MARVELS. presented Stephanie Syjuco’s notMoMA, an iterative work of social practice art created in collaboration with local high school students. notMoMA asks young artists to remake artworks from New York’s Museum of Modern Art collection. Their task is to study the work on MoMA’s website and reproduce it to the best of their ability with the resources available to them. With notMoMA, Syjuco asks questions about valuation, authorship, access and who is really at the center of the art world.
What happens when young art students are tasked with refabricating famous artworks—works they have never seen in person? Do the auras of famous artworks still exist when remade by others?
This show aimed to bridge gaps in students’ understandings of “high art” by inviting them to access the works via their own uniquely crafted vision. Whether considered copies, translations, or even mis-translations, the resulting works are unique expressions in their own right. The works selected for this iteration of notMoMA came from the curatorial vision of three independent art spaces in Portland, UNA Gallery, Melanie Flood Projects and c3:initiative.
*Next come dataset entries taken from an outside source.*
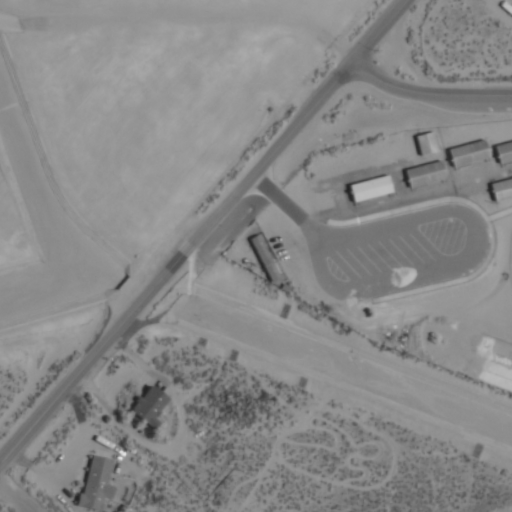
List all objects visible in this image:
road: (423, 86)
building: (428, 141)
building: (426, 143)
building: (504, 150)
building: (469, 151)
building: (504, 151)
building: (468, 153)
building: (425, 172)
building: (424, 173)
building: (370, 187)
building: (369, 188)
building: (502, 188)
building: (501, 189)
building: (324, 199)
road: (201, 230)
building: (266, 256)
building: (263, 258)
building: (149, 404)
building: (148, 406)
building: (96, 482)
building: (96, 483)
road: (16, 498)
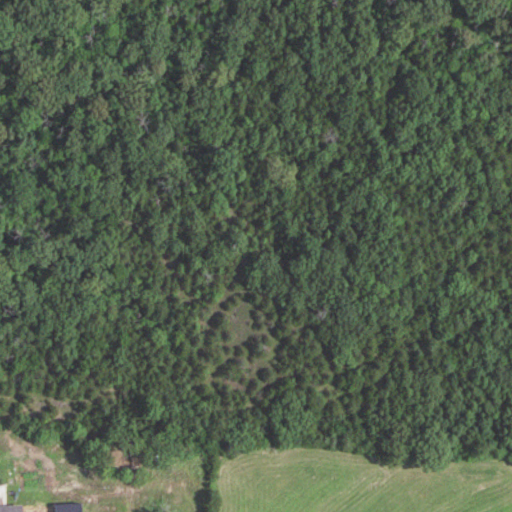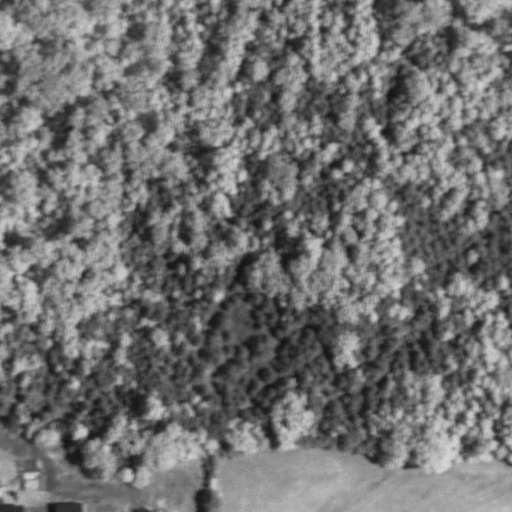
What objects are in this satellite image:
building: (10, 508)
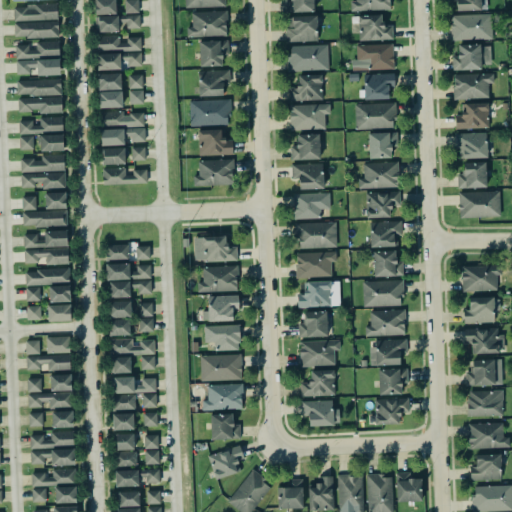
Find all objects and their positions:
building: (15, 0)
building: (202, 3)
building: (204, 3)
building: (297, 5)
building: (370, 5)
building: (468, 5)
building: (131, 6)
building: (299, 6)
building: (105, 7)
building: (35, 12)
building: (119, 22)
building: (206, 23)
building: (208, 24)
building: (469, 26)
building: (300, 27)
building: (372, 27)
building: (471, 27)
building: (302, 28)
building: (373, 28)
building: (36, 29)
building: (118, 43)
building: (36, 49)
building: (38, 50)
building: (210, 51)
building: (212, 53)
building: (376, 56)
building: (470, 56)
building: (471, 57)
building: (131, 58)
building: (308, 58)
building: (109, 61)
building: (38, 65)
building: (38, 67)
building: (135, 81)
building: (109, 82)
building: (212, 82)
building: (375, 85)
building: (378, 85)
building: (470, 85)
building: (472, 85)
building: (39, 87)
building: (307, 88)
building: (136, 96)
building: (110, 99)
building: (40, 104)
building: (208, 111)
building: (209, 112)
building: (471, 115)
building: (308, 116)
building: (374, 116)
building: (472, 116)
building: (375, 118)
building: (120, 119)
building: (309, 119)
building: (42, 126)
building: (120, 134)
building: (134, 134)
building: (112, 137)
building: (26, 142)
building: (51, 142)
building: (213, 143)
building: (381, 145)
building: (471, 145)
building: (306, 147)
building: (136, 152)
building: (138, 153)
building: (112, 154)
building: (113, 156)
building: (42, 162)
building: (43, 164)
building: (213, 171)
building: (214, 173)
building: (308, 175)
building: (379, 175)
building: (124, 176)
building: (472, 176)
building: (43, 179)
building: (42, 180)
building: (54, 198)
building: (55, 200)
building: (29, 203)
building: (479, 203)
building: (381, 204)
building: (479, 204)
building: (310, 205)
road: (172, 215)
building: (44, 218)
road: (261, 225)
building: (314, 233)
building: (384, 233)
building: (316, 235)
building: (44, 237)
building: (46, 239)
road: (470, 243)
building: (216, 248)
building: (214, 249)
building: (117, 252)
building: (142, 252)
building: (46, 254)
road: (84, 255)
road: (162, 255)
road: (429, 255)
building: (46, 256)
building: (313, 263)
building: (314, 264)
building: (386, 264)
building: (390, 267)
building: (118, 271)
building: (140, 272)
building: (478, 276)
building: (47, 277)
building: (217, 278)
building: (480, 278)
building: (218, 279)
building: (119, 289)
building: (59, 293)
building: (382, 293)
building: (32, 294)
building: (318, 294)
building: (221, 308)
building: (120, 309)
building: (145, 309)
building: (478, 309)
building: (479, 310)
building: (59, 312)
building: (33, 313)
building: (312, 323)
building: (386, 323)
building: (145, 325)
building: (314, 325)
building: (119, 327)
road: (43, 329)
building: (223, 337)
road: (7, 340)
building: (483, 340)
building: (57, 344)
building: (32, 347)
building: (130, 347)
building: (316, 351)
building: (386, 351)
building: (387, 351)
building: (318, 353)
building: (48, 362)
building: (147, 362)
building: (121, 365)
building: (220, 367)
building: (480, 371)
building: (484, 373)
building: (59, 381)
building: (391, 381)
building: (60, 382)
building: (131, 384)
building: (134, 384)
building: (319, 384)
building: (34, 385)
building: (222, 396)
building: (223, 397)
building: (50, 399)
building: (50, 400)
building: (149, 400)
building: (123, 402)
building: (485, 403)
building: (388, 409)
building: (390, 410)
building: (320, 412)
building: (35, 419)
building: (62, 419)
building: (150, 419)
building: (123, 421)
building: (223, 427)
building: (486, 434)
building: (486, 436)
building: (52, 439)
building: (125, 441)
building: (151, 441)
road: (355, 447)
building: (54, 456)
building: (151, 457)
building: (125, 459)
building: (225, 462)
building: (485, 466)
building: (486, 468)
building: (52, 477)
building: (54, 477)
building: (136, 477)
building: (406, 486)
building: (408, 488)
building: (247, 492)
building: (377, 492)
building: (64, 493)
building: (249, 493)
building: (350, 493)
building: (350, 493)
building: (379, 493)
building: (38, 494)
building: (65, 494)
building: (290, 494)
building: (321, 494)
building: (153, 497)
building: (492, 498)
building: (128, 499)
building: (493, 500)
building: (59, 509)
building: (154, 509)
building: (128, 510)
building: (1, 511)
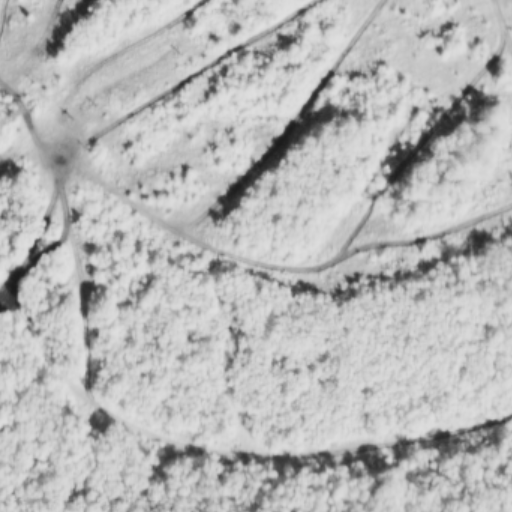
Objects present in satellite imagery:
road: (47, 187)
road: (231, 448)
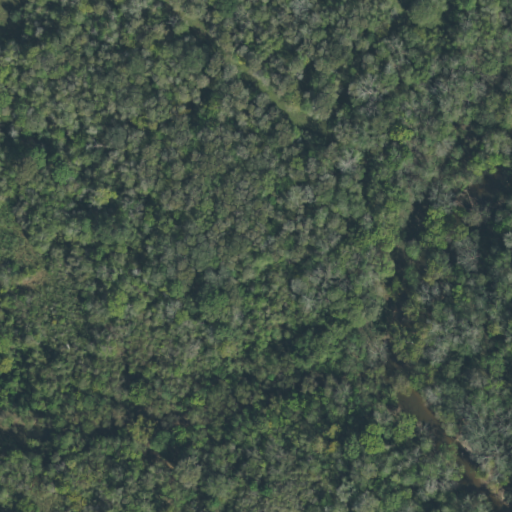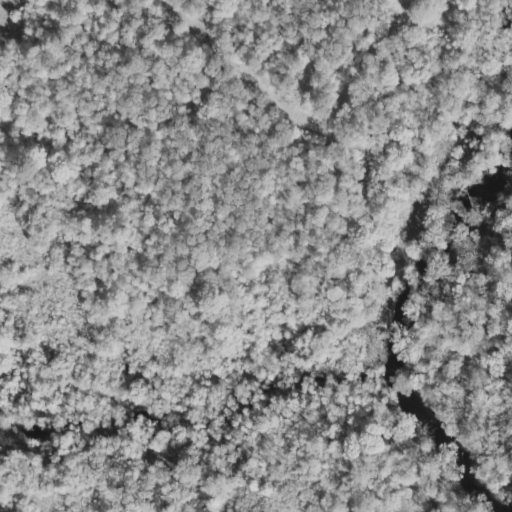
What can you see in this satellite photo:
river: (409, 334)
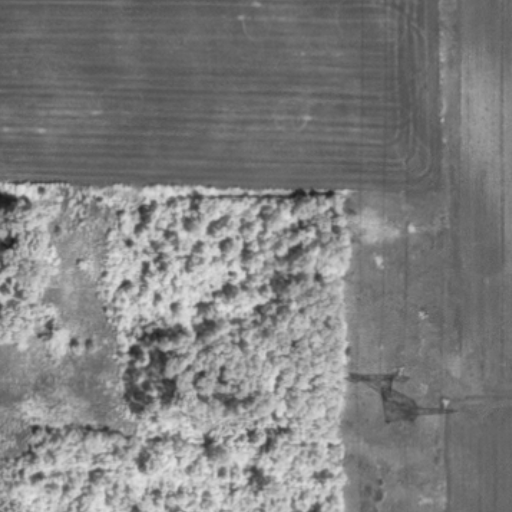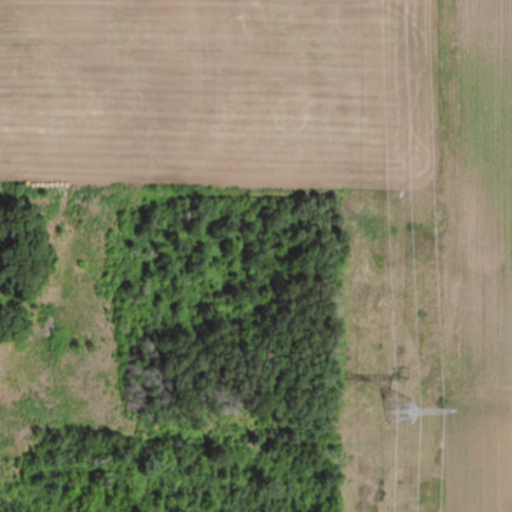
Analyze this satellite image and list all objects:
power tower: (399, 412)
Each received a prompt asking them what artworks they would like to see shown at the Portland Art Museum.
MARVELS. generated a truly community-built Modern Art Museum, with support and collaboration from: the students of Jefferson High School, Gresham High School and Reynolds High School; art educators Amy Hargrave, Katie Sullivan and Hoan Tran, Melanie Flood of Melanie Flood Projects; Mercedes Orozco of UNA Gallery; Shir Ly Grisanti of c3:initiative; Emily Fitzgerald and Erica Thomas of Works Progress Agency; Portland State University’s Art and Social Practice MFA program; artist Stephanie Syjuco.